Una de las formas más eficaces de evitar el estrés consiste en hacer siempre la compra en el mismo supermercado. Entre
mis peores pesadillas de la vida real, una que figura en un lugar destacado es
la de deambular como un alma en pena por los pasillos de un supermercado
desconocido con una larga lista de la compra en las manos. Confieso que me da
vergüenza preguntar a los empleados dónde está esto o aquello, y más si son
empleadas. Puedo hacerlo una vez, como máximo dos. A partir de ese momento me
pongo en manos del azar. Trato de recorrer los pasillos siguiendo un orden
sistemático e introduzco en el carrito los productos que me voy encontrando.
Pero siempre dejo pasillos sin recorrer. Siempre hay productos colocados en
sitios absurdos. Y al final descubro que ha transcurrido una hora entera y que
la mitad de mi lista sigue virgen. Y entonces es cuando me sobreviene lo que
denomino la «parálisis del supermercado», una situación de angustia y
saturación que me impide dar un paso más. Y allí me quedo, congelado en alguna
de las infinitas encrucijadas, esperando que mi cerebro reaccione o que algún
empleado bondadoso venga a rescatarme.
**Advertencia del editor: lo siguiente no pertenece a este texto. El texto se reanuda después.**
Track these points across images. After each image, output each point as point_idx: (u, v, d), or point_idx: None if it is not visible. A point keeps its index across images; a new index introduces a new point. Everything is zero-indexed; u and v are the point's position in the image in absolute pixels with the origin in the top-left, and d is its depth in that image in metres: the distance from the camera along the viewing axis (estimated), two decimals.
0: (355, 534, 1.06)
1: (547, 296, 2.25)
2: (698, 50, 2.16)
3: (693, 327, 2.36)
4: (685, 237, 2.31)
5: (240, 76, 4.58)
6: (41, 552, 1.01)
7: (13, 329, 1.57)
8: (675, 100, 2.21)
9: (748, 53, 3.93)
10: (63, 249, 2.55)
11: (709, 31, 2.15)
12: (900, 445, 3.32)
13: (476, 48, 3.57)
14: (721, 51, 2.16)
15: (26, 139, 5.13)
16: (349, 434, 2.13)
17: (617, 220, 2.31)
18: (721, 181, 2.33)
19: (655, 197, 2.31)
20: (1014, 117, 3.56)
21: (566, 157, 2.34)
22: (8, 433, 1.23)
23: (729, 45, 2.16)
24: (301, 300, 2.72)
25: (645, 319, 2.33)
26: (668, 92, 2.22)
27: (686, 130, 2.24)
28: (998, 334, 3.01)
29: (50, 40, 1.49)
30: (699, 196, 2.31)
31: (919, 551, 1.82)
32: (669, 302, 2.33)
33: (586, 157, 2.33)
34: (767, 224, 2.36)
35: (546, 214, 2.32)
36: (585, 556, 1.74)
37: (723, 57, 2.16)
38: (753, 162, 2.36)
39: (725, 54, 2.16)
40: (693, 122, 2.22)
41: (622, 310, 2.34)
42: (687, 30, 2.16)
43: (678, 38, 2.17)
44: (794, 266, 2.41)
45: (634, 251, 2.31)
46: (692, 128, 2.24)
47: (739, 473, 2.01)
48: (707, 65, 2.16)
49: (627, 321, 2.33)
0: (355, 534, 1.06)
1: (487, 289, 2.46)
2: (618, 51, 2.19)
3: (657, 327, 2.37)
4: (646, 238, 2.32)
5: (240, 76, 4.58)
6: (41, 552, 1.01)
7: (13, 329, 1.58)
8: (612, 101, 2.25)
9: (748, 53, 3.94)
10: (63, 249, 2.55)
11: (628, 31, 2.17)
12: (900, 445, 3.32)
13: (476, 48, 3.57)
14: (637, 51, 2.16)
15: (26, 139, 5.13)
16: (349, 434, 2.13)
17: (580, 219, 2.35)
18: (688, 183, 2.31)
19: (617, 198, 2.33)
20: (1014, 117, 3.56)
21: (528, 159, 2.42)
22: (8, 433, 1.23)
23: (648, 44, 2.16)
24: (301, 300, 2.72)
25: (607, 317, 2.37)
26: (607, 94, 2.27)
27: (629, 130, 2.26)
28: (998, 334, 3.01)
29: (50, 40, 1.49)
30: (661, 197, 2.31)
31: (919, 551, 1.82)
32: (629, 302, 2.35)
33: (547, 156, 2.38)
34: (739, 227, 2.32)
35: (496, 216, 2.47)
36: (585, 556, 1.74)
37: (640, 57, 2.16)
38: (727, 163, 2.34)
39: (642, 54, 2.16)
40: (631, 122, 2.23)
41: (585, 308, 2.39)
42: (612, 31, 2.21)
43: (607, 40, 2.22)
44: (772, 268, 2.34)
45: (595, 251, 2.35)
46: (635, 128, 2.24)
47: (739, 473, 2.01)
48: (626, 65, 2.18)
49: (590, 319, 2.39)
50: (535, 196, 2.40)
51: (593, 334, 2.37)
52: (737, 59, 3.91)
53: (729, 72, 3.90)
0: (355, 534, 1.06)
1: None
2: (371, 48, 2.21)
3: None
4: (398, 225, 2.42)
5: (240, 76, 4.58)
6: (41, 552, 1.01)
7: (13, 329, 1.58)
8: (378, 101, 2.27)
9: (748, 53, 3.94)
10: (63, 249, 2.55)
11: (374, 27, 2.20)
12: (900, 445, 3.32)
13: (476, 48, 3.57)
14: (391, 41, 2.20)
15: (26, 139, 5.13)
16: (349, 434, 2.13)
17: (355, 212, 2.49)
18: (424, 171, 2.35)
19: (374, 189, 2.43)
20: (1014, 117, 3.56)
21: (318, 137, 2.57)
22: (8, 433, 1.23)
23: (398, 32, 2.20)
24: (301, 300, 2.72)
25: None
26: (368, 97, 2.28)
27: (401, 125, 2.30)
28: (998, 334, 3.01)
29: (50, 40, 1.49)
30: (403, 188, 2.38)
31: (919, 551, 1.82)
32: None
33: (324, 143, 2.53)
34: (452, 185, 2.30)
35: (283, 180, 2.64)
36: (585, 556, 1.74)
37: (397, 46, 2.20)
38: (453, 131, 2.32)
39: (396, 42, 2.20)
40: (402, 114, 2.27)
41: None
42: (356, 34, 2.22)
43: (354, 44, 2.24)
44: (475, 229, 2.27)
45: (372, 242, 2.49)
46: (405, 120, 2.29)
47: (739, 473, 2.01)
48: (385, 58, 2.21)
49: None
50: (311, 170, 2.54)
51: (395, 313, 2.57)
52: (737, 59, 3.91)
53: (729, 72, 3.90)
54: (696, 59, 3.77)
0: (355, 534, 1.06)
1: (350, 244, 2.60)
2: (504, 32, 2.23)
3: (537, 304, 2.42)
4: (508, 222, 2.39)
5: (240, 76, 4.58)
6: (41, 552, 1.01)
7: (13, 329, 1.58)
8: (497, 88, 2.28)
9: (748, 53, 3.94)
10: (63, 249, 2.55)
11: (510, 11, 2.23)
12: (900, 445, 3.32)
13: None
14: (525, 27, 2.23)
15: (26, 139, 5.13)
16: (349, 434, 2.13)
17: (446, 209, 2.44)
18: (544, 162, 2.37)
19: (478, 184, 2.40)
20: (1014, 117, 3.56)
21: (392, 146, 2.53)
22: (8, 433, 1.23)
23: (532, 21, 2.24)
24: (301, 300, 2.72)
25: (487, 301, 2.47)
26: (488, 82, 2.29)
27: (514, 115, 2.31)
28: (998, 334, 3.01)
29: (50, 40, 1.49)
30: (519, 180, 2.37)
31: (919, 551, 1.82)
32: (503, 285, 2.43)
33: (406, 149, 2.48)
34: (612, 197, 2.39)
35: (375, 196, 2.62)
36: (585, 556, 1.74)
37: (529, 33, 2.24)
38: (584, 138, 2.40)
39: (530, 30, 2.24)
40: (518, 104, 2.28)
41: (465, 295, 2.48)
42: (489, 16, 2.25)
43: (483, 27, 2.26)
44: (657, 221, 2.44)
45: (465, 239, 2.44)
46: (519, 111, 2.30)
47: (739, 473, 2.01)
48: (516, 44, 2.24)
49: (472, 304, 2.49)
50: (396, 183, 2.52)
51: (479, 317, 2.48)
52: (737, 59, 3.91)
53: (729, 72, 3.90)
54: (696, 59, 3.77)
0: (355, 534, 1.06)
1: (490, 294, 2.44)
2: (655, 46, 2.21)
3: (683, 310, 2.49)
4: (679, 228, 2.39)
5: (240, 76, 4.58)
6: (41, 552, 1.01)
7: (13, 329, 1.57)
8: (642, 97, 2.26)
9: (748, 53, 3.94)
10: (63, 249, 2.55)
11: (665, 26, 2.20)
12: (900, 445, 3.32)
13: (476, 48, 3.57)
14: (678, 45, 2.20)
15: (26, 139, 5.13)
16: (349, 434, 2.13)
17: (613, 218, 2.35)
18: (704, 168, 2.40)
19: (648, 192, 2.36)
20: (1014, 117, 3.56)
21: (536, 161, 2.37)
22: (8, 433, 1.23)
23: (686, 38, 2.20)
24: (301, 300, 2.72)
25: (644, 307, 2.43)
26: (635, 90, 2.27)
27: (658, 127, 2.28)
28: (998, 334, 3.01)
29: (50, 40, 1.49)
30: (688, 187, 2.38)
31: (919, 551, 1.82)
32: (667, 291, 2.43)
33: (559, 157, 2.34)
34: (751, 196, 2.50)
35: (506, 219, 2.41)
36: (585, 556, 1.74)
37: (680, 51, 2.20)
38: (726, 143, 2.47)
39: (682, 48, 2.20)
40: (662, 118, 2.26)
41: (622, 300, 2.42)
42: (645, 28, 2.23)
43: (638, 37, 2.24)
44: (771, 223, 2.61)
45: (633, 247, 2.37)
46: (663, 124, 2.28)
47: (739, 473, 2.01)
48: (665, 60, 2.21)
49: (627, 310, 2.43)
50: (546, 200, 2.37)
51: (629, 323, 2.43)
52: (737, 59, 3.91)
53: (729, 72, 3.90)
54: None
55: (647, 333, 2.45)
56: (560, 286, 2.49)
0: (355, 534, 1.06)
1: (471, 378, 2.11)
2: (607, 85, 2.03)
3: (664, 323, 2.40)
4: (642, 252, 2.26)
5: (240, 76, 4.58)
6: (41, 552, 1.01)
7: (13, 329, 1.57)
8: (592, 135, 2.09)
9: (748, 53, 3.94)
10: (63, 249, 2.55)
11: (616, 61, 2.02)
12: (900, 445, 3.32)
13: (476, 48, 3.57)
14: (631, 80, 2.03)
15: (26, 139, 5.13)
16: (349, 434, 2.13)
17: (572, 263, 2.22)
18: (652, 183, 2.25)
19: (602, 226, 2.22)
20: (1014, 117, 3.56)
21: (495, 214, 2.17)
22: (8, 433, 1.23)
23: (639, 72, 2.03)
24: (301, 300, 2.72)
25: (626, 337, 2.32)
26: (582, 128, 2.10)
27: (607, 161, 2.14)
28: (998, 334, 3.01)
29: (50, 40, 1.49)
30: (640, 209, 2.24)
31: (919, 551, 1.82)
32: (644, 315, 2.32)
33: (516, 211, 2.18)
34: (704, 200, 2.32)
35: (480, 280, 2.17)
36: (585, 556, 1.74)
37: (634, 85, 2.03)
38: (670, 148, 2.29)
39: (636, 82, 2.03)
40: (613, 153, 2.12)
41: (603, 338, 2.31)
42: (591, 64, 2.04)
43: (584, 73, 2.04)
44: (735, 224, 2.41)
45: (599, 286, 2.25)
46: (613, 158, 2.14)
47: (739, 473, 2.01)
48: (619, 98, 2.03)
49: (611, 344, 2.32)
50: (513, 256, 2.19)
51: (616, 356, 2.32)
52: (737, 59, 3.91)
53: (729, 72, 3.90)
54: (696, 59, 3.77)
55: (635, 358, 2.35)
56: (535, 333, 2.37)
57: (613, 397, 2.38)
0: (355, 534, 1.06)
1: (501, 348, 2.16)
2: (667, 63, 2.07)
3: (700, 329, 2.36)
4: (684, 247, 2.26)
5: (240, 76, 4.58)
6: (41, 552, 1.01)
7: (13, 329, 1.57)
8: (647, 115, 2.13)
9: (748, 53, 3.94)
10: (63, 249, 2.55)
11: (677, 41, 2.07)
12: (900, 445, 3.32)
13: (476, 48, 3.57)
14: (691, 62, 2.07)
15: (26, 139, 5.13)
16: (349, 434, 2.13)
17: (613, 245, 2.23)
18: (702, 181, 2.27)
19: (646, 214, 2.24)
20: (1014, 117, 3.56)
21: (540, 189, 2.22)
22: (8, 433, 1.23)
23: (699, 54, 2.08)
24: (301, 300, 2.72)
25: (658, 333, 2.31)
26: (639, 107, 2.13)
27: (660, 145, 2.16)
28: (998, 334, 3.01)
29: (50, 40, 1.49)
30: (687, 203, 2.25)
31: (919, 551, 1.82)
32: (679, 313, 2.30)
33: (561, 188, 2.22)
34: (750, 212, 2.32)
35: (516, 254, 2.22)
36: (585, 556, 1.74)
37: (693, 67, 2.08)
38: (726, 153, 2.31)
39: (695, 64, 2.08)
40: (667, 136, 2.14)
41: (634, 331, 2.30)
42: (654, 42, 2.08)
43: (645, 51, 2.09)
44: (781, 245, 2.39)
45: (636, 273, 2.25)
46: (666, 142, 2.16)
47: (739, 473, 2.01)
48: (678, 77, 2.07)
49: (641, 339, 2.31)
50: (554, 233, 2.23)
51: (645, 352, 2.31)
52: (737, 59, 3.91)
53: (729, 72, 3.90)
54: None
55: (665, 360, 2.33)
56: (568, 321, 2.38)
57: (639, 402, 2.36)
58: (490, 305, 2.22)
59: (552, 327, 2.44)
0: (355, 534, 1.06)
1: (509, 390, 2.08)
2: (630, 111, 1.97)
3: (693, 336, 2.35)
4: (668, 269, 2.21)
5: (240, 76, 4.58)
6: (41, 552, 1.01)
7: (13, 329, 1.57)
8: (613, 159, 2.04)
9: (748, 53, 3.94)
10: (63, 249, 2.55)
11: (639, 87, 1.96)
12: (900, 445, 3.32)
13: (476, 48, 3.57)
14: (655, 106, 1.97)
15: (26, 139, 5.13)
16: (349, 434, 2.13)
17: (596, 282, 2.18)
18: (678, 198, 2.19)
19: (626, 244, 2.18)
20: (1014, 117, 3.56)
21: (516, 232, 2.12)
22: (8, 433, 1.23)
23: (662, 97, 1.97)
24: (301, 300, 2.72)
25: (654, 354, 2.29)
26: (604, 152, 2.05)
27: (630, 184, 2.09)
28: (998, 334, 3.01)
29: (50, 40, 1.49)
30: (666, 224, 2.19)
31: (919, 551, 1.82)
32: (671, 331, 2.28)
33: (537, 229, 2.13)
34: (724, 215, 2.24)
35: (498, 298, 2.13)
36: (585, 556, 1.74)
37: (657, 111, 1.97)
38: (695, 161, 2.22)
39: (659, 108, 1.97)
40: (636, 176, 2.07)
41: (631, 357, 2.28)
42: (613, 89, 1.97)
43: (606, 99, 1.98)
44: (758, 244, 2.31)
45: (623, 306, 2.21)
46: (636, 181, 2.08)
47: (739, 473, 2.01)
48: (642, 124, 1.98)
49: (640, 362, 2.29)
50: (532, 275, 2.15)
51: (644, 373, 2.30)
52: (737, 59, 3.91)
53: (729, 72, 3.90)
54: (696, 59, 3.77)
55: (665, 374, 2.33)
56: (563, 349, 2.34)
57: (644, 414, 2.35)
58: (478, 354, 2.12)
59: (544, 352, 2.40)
Es más, hay veces en que, incluso
teniendo un producto más o menos localizado, me siento incapaz de encontrar la
variedad correcta. La semana pasada me ocurrió con los yogures. En mi lista
(confeccionada por mi mujer, claro) había dos variedades: los griegos de
stracciatella y los naturales con azúcar de caña. Miré, remiré y contemplé
docenas de variedades de yogur hasta que todas me parecieron iguales.
Transcurrió el tiempo y un golpecito en la espalda me sacó de mi estupor. Era
un antiguo alumno que se había acercado a saludar. «¿Me puedes ayudar, por
favor? —le supliqué con gesto de ancianito indefenso—. No encuentro estos
yogures.» Me sonrió con indulgencia y dio con los malditos yogures en cuestión
de segundos. En idioteces como esta consiste el hacerse mayor.